The circumflex artery supplies the lateral aspect of the heart (wall of the left ventricle) and leads I, aVL, V5, V6 look at this region.
Which coronary vessel is likely to be occluded if there are ischaemic ECG changes in leads II, III, aVF?
Right coronary artery.
This artery usually travels down to the apex of the heart, supplying the inferior aspect. This region is viewed in leads II, III, and aVF.
Risk factors for acute coronary syndromes?
Older age
Male
Family history
Smoking
Cocaine use
Diabetes
Hypertension
Hyperlipidaemia
Obesity
Sedentary lifestyle
Typical symptoms on presentation of acute coronary syndrome?
Acute central chest pain, not relieved by rest.
Pain may radiate to shoulder, arm or jaw.
Nausea, sweating, shortness of breath, palpitations.
What signs might you find on examination of patient with acute coronary syndrome?
Anxiety, pallor, sweaty (clammy)
Brady- or tachycardic
BP ↑ or ↓
Investigations if acute coronary syndrome is suspected?
12-lead ECG:
- STEMI: ST elevation, new LBBB, hyperacute or inverted T waves.
- NSTEMI: ST depression, T-wave inversion, or normal.
- UA: Often normal/non-specific changes
Cardiac enzymes:
- Troponins
Management of acute coronary syndrome?
STEMI (inc. new LBBB): Urgent revascularization required = PCI
NSTEMI/UA: MONA
- Morphine PRN
- Oxygen IF SATS < 94 ONLY
- Nitrates
- Antiplatelets/anticoagulants
Antiplatelets: [dual therapy] aspirin + clopidogrel or ticagrelor for at least 12 months
Anticoagulants: e.g. Fondaparinux 3 days or per guidelines
B-blocker, ACEi
Statin
Cardiac rehab (e.g. smoking cessation, diet control)

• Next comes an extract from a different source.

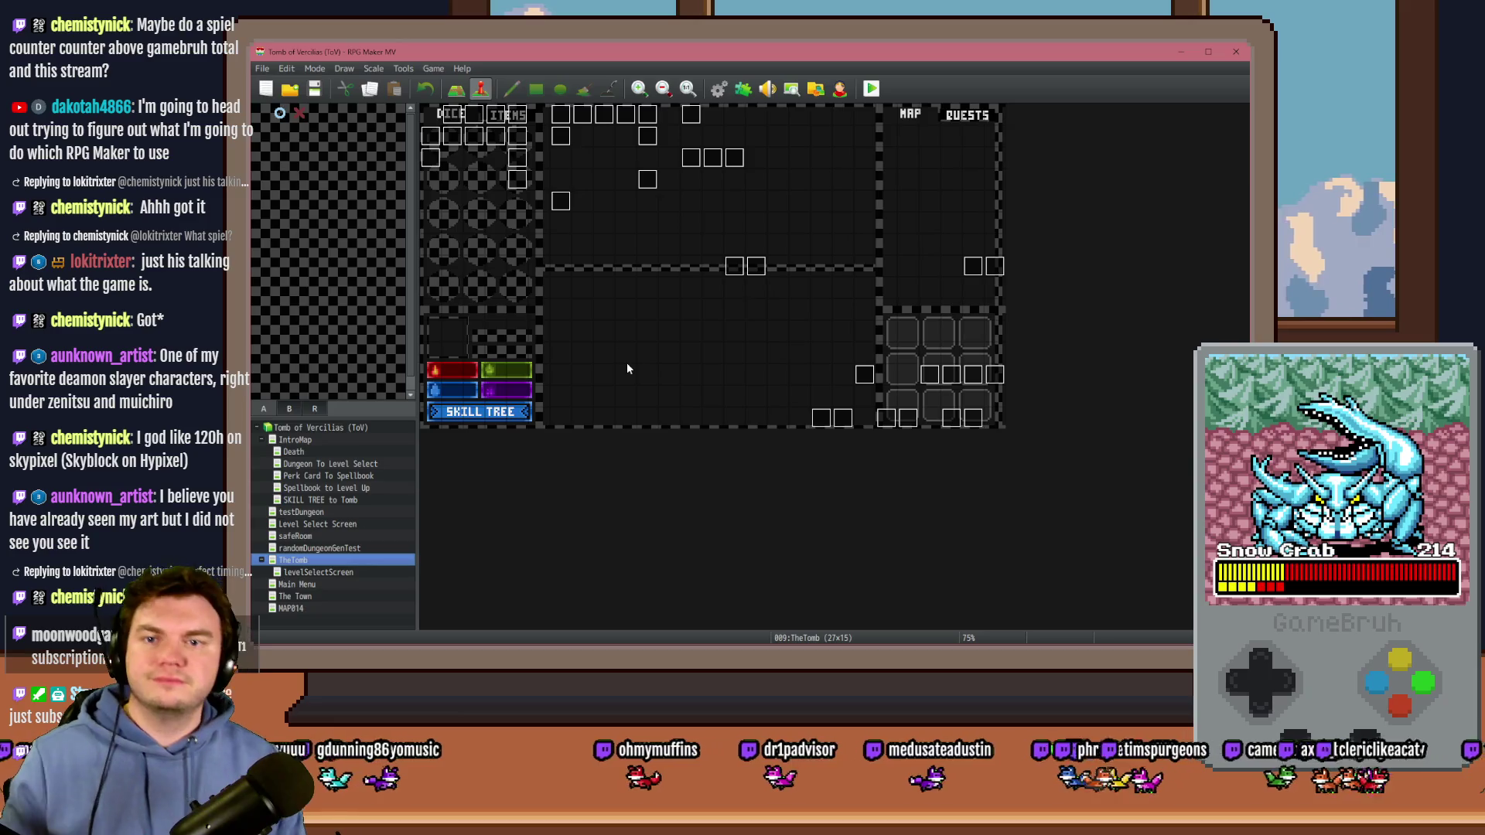
pyautogui.doubleClick(692, 158)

What are the indications for a Coronary Artery Bypass Graft (CABG)?
Indications for CABG:
- Unable to perform PCI (diffuse disease)
- Left main coronary artery disease
- Triple-vessel disease
- Depressed ventricular function
Case history 1 for unstable angina
A 65-year-old man, who smokes and has a history of hypertension and peripheral vascular disease, now presents with increasing frequency and severity of chest discomfort over the past week. He reports that he previously had chest pain after walking 100 metres, but now is unable to walk more than 50 m without developing symptoms. The pain radiates to the left side of the neck and is only eased after increasing periods of rest.
Case history 2 for unstable angina
A 45-year-old woman, with a history of type 1 diabetes diagnosed when she was a teenager, presents to the accident and emergency department complaining of abdominal pain, nausea, and shortness of breath that woke her up from sleep.
Case history for non-ST-elevation myocardial infarction (NSTEMI)
A 69-year-old man develops worsening substernal chest pressure after shovelling snow in the morning before work. He tells his wife he feels a squeezing pain that is radiating to his jaw and left shoulder. He appears anxious and his wife calls for an ambulance, as he is distressed and sweating profusely. Past medical history is significant for HTN and he has been told by his doctor that he has borderline diabetes. On examination in the emergency department he is very anxious and diaphoretic. His heart rate is 112 bpm and BP is 159/93 mmHg. The ECG is significant for ST depression in the anterior leads. Three doses of sublingual glyceryl trinitrate provide little relief.
Case history 1 for ST-elevation myocardial infarction
A 54-year-old man with a medical history of hypertension, diabetes, dyslipidaemia, smoking, and family history of premature coronary artery disease presents with retrosternal crushing chest pain (10/10 in intensity), radiating down the left arm and left side of the neck. He feels nauseated and light-headed and is short of breath. Examination reveals a hypotensive, diaphoretic man in considerable discomfort with diffuse bilateral rales on chest auscultation. ECG reveals convex ST-segment elevation in leads V1 to V6.